Articles 10 and 12. National equality policy. The Committee notes the Government’s indication that, in employment other than protected jobs, migrant workers benefit from equality of opportunity and treatment with regard to employment, occupation and social security. The Committee recalls that measures that allow for the implementation of a national equality policy range from the adoption of policies and legislation to the implementation of programmes to integrate migrants and programmes against xenophobia, and campaigns to ensure equal opportunity and treatment for migrant workers (see 2016 General Survey concerning the migrant workers instruments, paragraph 345). With regard to legislative protection against discrimination based on nationality, the Committee once again observes that section 5 of the Labour Code, which prohibits discrimination, does not mention “nationality” as a prohibited ground of discrimination. In this regard, the Committee recalls that legislative protection against discrimination based on actual or perceived nationality is fundamental to migrant workers (see 2016 General Survey, paragraph 337). The Committee once again urges the Government to include the ground of “nationality” in section 5 of the Labour Code the next time that the Code is revised, and in the absence of the prohibition of discrimination based on actual or perceived nationality in legislation, it requests the Government to take the measures necessary to ensure that migrant workers and members of their family who are legally resident in the country enjoy equality of opportunity and treatment with regard to employment, occupation and social security, and are not victims of discrimination.

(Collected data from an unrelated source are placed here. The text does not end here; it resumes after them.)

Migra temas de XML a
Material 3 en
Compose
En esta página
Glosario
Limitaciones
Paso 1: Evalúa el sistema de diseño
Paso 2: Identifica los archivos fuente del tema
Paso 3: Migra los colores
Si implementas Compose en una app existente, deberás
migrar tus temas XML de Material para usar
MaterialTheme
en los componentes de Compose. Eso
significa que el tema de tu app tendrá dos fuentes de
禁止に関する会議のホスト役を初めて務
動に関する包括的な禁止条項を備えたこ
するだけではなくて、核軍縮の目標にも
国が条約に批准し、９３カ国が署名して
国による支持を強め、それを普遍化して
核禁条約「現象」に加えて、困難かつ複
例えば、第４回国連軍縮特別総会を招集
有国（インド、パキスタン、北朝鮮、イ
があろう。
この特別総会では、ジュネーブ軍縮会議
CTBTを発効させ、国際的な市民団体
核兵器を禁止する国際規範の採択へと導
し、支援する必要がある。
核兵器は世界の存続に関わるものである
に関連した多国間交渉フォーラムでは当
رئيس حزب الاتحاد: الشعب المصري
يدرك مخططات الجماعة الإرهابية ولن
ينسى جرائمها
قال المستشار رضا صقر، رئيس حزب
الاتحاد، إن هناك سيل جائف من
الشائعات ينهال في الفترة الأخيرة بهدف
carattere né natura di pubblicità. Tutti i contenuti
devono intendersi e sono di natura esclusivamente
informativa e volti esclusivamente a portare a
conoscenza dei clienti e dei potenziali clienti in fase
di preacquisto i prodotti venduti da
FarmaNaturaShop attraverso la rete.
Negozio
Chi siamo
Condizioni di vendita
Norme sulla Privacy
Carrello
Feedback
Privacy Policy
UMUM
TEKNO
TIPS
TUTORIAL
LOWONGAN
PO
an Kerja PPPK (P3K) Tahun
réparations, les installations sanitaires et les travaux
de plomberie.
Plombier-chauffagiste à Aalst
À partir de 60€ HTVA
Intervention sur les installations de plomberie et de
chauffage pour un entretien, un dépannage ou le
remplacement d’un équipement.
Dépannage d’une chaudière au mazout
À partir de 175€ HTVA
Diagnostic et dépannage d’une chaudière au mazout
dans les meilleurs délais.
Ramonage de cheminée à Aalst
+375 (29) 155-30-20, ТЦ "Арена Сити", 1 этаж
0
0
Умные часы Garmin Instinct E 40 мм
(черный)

Equality of treatment and trade union rights. The Committee recalls that it had requested the Government to consider the amendment of sections 322.4 and 311.6 of the Labour Code, which establish conditions of residence and reciprocity for migrant workers to be able to take up trade union office or occupy management functions in employers’ organizations. The Committee notes the Government’s indication that this issue will be examined at the next session of the Advisory Committee on Labour and Social Legislation. Recalling that Article 10 of the Convention establishes the principle of equality of treatment, the Committee once again requests the Government to examine the possibility of taking the necessary measures to amend sections 322.4 and 311.6 of the Labour Code concerning the exercise of trade union functions or management functions in employers’ organizations by foreign nationals engaged in a professional activity and lawfully residing within the territory, in order to ensure that they have equality of treatment with nationals.